Benito let his hand fall from Mickey’s rough jaw. “Heart attack. He dropped dead on the factory floor where he worked.”

“How old were you?”

“Eight.”

Mickey whistled. “That’s young for a kid to lose their father.”

“Maybe, but at least I had one—a good one—for that long. Gianna’s dad is a fucking wasteman.”

“She wouldn’t tell me about him when I asked. I thought he was dead too.”

“She’s not that lucky.”

“She is, though, to have you. I have a big brother and he’s never given two shits about me.”

Benito scowled. “He’s a fuckhead then.”

Mickey’s laughter filled the room again. “He’s a data scientist for some huge conglomerate, but okay. We’ll go with fuckhead.”

Benito enjoyed Mickey’s smile for as long as it was there. It helped with the rage building inside at the thought of anyone not seeing Mickey for the compassionate, kind man Benito needed in his life so badly.

“What about you?” Mickey said.

“What about me? Unless it’s more dead dad stuff. I’m kind of done with that.”
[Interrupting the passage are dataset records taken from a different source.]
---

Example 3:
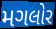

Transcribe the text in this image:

મગલોર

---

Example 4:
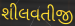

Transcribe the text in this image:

શીલવતીજી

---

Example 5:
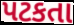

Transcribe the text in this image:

પટકતાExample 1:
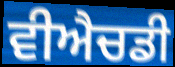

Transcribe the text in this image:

ਵੀਐਚਡੀ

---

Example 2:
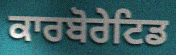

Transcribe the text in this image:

ਕਾਰਬੋਰੇਟਿਡ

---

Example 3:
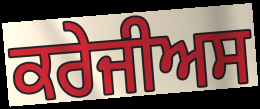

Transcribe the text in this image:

ਕਰੇਜੀਅਸ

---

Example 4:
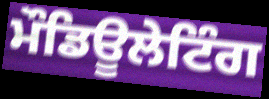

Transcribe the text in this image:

ਮੌਡਿਊਲੇਟਿੰਗ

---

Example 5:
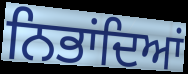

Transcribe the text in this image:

ਨਿਭਾਂਦਿਆਂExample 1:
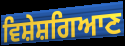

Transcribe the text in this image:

ਵਿਸ਼ੇਸ਼ਗਿਆਣ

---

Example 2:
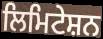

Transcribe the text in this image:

ਲਿਮਿਟੇਸ਼ਨ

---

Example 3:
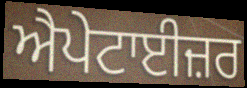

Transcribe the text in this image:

ਐਪੇਟਾਈਜ਼ਰ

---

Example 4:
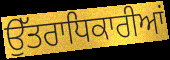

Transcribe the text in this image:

ਉੱਤਰਾਧਿਕਾਰੀਆਂ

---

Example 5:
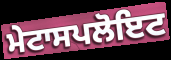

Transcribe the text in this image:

ਮੇਟਾਸਪਲੋਇਟ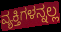
ವ್ಯಕ್ತಿಗಳನ್ನಲ್ಲ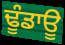
ਢੂੰਡਾਊ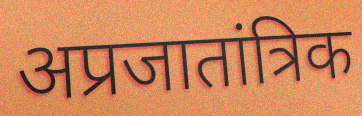
अप्रजातांत्रिक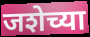
जशेच्याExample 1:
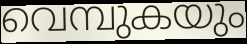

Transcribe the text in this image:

വെമ്പുകയും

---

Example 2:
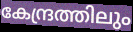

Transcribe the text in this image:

കേന്ദ്രത്തിലും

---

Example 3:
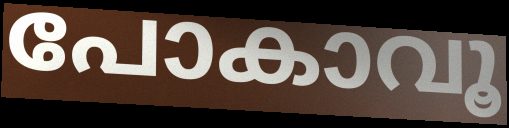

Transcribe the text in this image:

പോകാവൂ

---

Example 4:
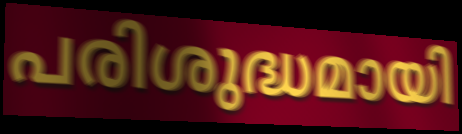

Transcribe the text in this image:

പരിശുദ്ധമായി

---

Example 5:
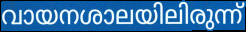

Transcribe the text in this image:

വായനശാലയിലിരുന്ന്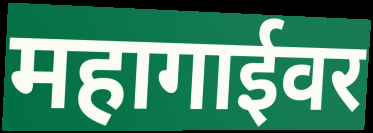
महागाईवर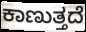
ಕಾಣುತ್ತದೆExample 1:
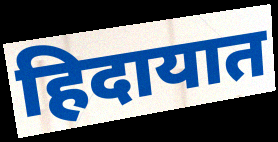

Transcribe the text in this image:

हिदायात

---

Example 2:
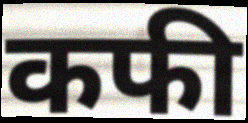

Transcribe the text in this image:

कफी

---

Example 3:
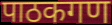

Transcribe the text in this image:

पाठकगण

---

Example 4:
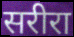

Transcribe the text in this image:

सरीरा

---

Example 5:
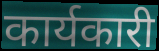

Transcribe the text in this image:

कार्यकारी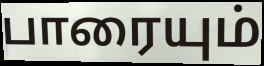
பாரையும்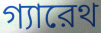
গ্যারেথ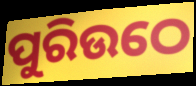
ପୁରିଉଠେ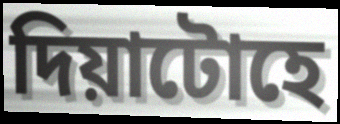
দিয়াটোহেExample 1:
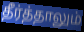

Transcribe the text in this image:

தீர்த்தாலும்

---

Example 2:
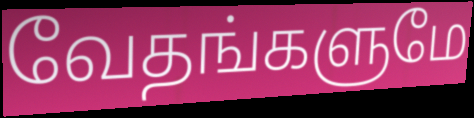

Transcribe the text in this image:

வேதங்களுமே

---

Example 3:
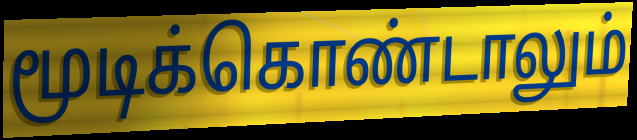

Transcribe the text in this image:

மூடிக்கொண்டாலும்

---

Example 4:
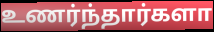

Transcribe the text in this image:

உணர்ந்தார்களா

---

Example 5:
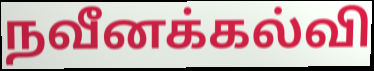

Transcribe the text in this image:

நவீனக்கல்வி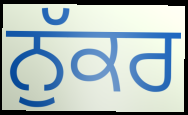
ਨੁੱਕਰ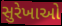
સુરેખાઓ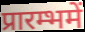
प्रारम्भमें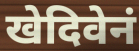
खेदिवेनं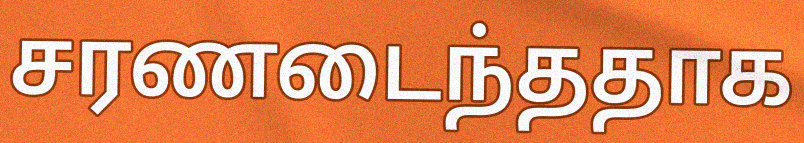
சரணடைந்ததாக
“Valid. I was going to ask what you wanted to be when you were a kid.”

“Oh. Well. A footballer, obviously. It was all kids round my ends did until they either got good or went on the road.”

Mickey’s grin turned dry. “You weren’t that good then?”

“I didn’t want to be. Football’s bullshit, man. I only played because there was nothing else to do. Hey, so, I have a question, if that’s what we’re doing right now.”

“It wasn’t, but okay, I’ll bite.”

I wish. “How did you find your way to Freefall? Have you always been into that shit?”

“Which part? Dudes? Or rough play?”

“Rough play. I know you had a girlfriend back home.”

“You like both, don’t you? You’re bi?”

Benito shrugged. “I like a lot of things. I found my way to the club because it was a safe place where no one knew me. There could be women there and I’d enjoy it.”

“Why not go to a mixed club then?”

“Dunno. Maybe I need something extreme when I’m in that mood.”

“You think fucking men is extreme?”

“That’s not what I meant.”

“I know.” Mickey’s grin widened a touch. “I’m taking the piss. I hear what you’re saying. I don’t drive all that way for something I could pick up on Grindr.”

“You’re on Grindr?”

“No.”

Benito didn’t deserve the relief that washed through him. Mickey wasn’t his boyfriend. He could fuck whoever he liked. They both could. But—

I don’t want anyone else.

“Hey.” Mickey waved his hand in front of Benito’s face. “Where did you go?”